Arboleda, who went the 12-round distance for the first time in his career, landed 239/868 (28%) total punches, 58/375 (15%) jabs and 181/493 (37%) power punches. Velez countered with 269/937 (29%) total punches, 44/245 (18%) jabs and 225/692 (33%) power shots.
“It was a close fight, but I think I won the fight,” Velez said. “It could have gone either way. I think I knocked him down twice but they didn’t count one of them. It’s okay. I showed that I’m a warrior like always. I have six losses now but I’ve never been knocked out. I’m still here, and I believe I’ll be world champion someday.”
Junior welterweight Gary Antuanne Russell (13-0, 13 KOs) remained perfect by stopping Jose Marrufo (12-10-2, 1 KO) with a right hook at 2:12 of the first round in what was a scheduled 10-rounder. Junior middleweight Jamontay Clark (15-1-1, 7 KOs) beat Anthony Lenk (16-7, 7 KOs) by eight-round unanimous decision.
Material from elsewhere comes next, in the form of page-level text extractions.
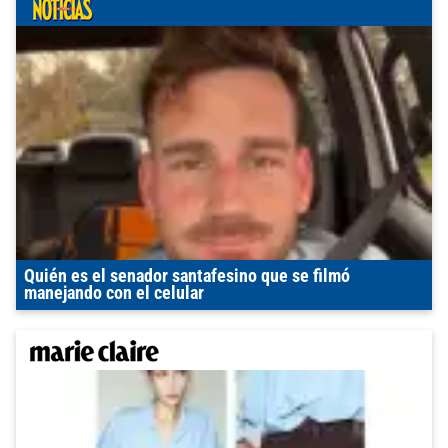
Quién es el senador santafesino que se filmó
manejando con el celular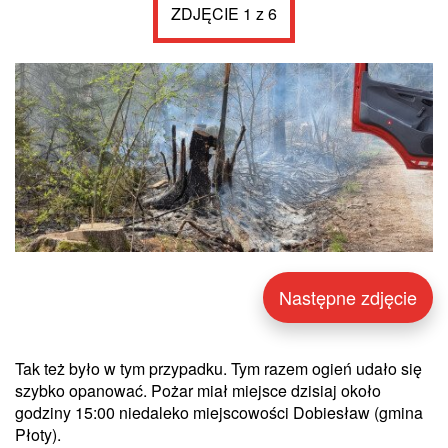
ZDJĘCIE 1 z 6
Następne zdjęcie
Tak też było w tym przypadku. Tym razem ogień udało się
szybko opanować. Pożar miał miejsce dzisiaj około
godziny 15:00 niedaleko miejscowości Dobiesław (gmina
Płoty).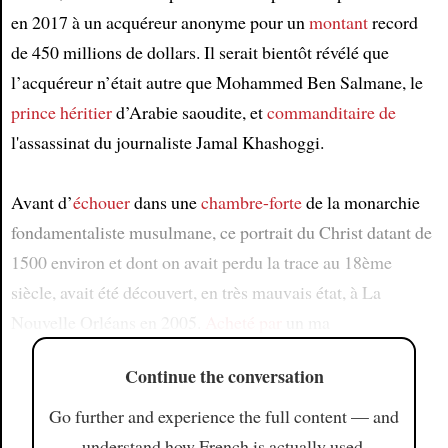
en 2017 à un acquéreur anonyme pour un
montant
record
de 450 millions de dollars. Il serait bientôt révélé que
l’acquéreur n’était autre que Mohammed Ben Salmane, le
prince héritier
d’Arabie saoudite, et
commanditaire de
l'assassinat du journaliste Jamal Khashoggi.
Avant d’
échouer
dans une
chambre-forte
de la monarchie
fondamentaliste musulmane, ce portrait du Christ datant de
1500 environ et dont on avait perdu la trace au 18ème
siècle, avait été découvert, en très mauvais état, à La
Nouvelle Orléans en 2005.
Acheté par
un ma
Continue the conversation
Go further and experience the full content — and
understand how French is actually used.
Bantamweight Gary Antonio Russell (17-0, 13 KOs) bettered Jesus Martínez (27-11, 13 KOs) with a sixth-round disqualification at 1:31 in a scheduled eight-rounder. The disqualification was due to low blows.
In a scheduled four-round welterweight bout, Marlon Bolen (4-0, 3 KOs) stopped Larry Ventus (9-15-1, 4 KOs) at 2:58 of the second round. Junior featherweight Rajon Chance made his pro debut with a first-round TKO at 2:41 over Joseph Quintana (0-3) in a scheduled four-rounder.
Bantamweight Jonathan Rodriguez (8-0, 3 KOs) won a six-round unanimous decision over Edson Eduardo Neri (3-5, 2 KOs). In a scheduled four-rounder, junior lightweight Martino Jules (9-0, 2 KO) stopped Pablo Cupul (10-31, 5 KOs) at 2:39 of the first round.